Start of Passage shown

# Clutch Problems



## GoatBoy37 (May 30, 2006)

I have close to 35K on my 04 M6 Goat now. Lately, the clutch seems to be stiffer. Now I pretty much baby my car. I get on it maybe a few times a week. When I let it rip, at high RPM's, especiallly near redline in 4th gear, the clutch seems to push out against my foot, doesnt feel right. Once, at full throttle, it felt like it gave out for a few moments. 

Oh, and yesterday, I let my girlfriend, a very good driver, pull my Goat out of her apt parking lot and get on it so I could hear my exhaust from outside the car. Well, she accidentally gunned it out of third gear instead of first, and a cloud of clutch smoke was emitted with the nasty clutch smell.

Anyway, do you think my clutch is going out? Is it low on hydraulic fluid or something? Any feedback is much appreciated.


----------



## MSTNGKILLA (Jul 27, 2006)

Time for a clutch upgrade I believe! Also swap out hydro fluid with the best u can find. I here a Z06 Corvette clutch is a very good upgrade!!! Can't say for sure of course but I would bet yor clutch has had it!!! It is trying too hold on to 400+ HP so I would count on it ever lasting too long, plus it's a stock unit I believe? 35K Yea it has had it..

End of Passage shown
Start of Data under study

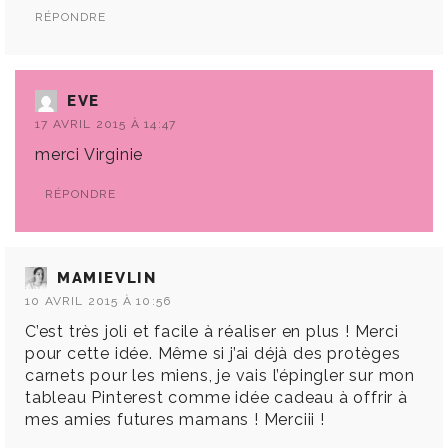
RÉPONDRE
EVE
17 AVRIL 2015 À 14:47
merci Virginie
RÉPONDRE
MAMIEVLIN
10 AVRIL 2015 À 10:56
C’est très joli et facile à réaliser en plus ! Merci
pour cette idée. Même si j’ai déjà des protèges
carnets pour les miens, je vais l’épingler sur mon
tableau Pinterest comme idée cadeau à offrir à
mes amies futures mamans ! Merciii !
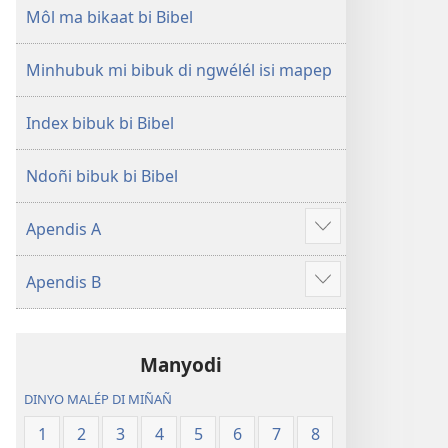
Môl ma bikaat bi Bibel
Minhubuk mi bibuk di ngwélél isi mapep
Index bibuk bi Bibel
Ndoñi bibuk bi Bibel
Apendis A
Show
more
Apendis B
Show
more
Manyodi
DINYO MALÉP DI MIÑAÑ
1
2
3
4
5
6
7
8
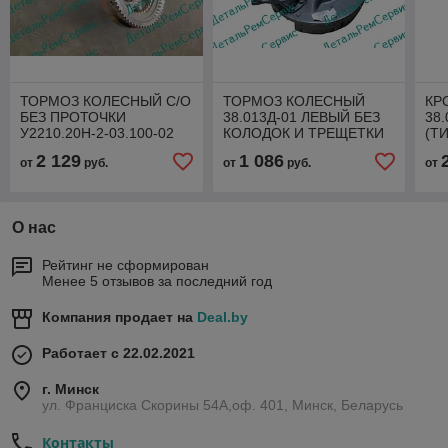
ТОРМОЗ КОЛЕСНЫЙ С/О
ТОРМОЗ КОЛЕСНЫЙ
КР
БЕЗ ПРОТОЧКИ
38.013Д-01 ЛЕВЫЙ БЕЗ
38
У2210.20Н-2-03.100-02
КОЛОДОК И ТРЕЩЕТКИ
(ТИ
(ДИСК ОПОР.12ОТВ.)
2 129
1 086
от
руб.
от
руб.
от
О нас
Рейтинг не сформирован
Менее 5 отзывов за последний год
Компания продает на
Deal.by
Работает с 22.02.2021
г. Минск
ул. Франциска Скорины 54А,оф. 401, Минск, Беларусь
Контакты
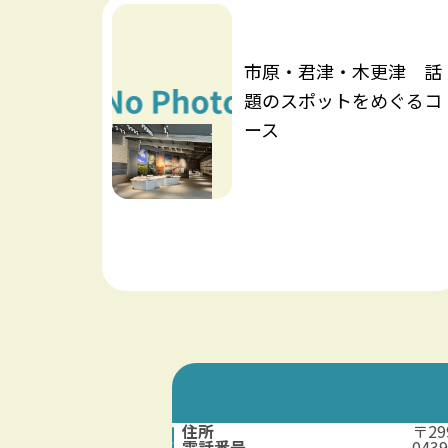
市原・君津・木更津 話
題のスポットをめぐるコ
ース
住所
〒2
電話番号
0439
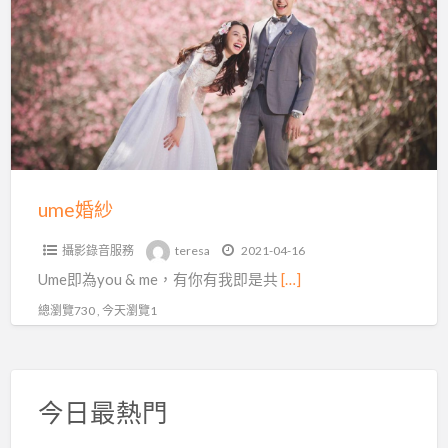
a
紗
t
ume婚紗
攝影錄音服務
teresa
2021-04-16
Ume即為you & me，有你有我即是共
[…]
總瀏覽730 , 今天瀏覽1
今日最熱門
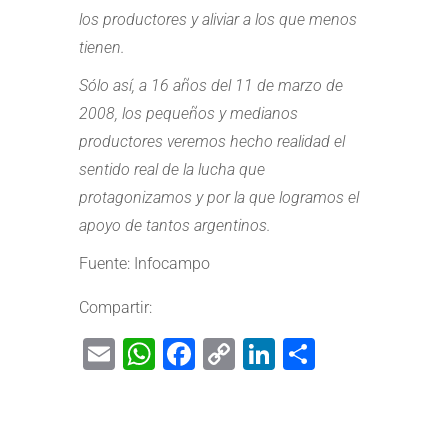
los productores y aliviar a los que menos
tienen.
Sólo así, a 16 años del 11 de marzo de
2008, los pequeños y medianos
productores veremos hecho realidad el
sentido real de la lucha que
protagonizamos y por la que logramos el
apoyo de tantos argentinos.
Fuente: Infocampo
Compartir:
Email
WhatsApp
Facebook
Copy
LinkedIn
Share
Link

End of Data under study
Start of Data under study

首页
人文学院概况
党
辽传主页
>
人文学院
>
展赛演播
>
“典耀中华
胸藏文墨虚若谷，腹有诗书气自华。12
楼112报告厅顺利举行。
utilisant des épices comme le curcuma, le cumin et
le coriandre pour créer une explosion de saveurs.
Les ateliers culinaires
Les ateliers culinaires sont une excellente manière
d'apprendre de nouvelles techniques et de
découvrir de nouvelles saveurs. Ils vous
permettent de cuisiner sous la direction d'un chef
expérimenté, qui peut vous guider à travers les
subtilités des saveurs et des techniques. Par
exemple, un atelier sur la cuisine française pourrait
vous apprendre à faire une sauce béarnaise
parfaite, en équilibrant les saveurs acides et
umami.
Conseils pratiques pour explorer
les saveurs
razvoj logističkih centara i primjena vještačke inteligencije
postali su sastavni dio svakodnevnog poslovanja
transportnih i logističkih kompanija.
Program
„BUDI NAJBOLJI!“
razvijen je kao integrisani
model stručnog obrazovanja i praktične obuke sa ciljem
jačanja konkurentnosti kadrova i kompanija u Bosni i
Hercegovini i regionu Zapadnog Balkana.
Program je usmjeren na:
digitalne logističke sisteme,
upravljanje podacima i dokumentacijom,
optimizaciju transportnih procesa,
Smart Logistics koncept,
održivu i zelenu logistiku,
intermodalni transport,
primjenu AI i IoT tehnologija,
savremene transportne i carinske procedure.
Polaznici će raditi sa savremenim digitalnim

End of Data under study

# Task to carry out
Write the next part of the forum thread about clutch trouble, picking up right after its last sentence.

# Response to this exercise
----------



## btchplz (Mar 12, 2005)

I've had the same issues, It seems to be normal for our stock clutch systems. I've asked around in this forum, and I get the same response. Time to upgrade the clutch. 

As far as the smoke goes, I've done that too but in second gear. THe smell stays for a while. Not too pleasant.


----------



## #1judge (Mar 24, 2006)

i smoked mine the other day in 2nd,im upgrading to a centerforce d/f clutch,no more worries.:


----------



## GoatBoy37 (May 30, 2006)

Thanks for the advice, guys. I'll heed to it and get me a clutch upgrade as soon as I have the greens.

Any estimate on clutch upgrade costs?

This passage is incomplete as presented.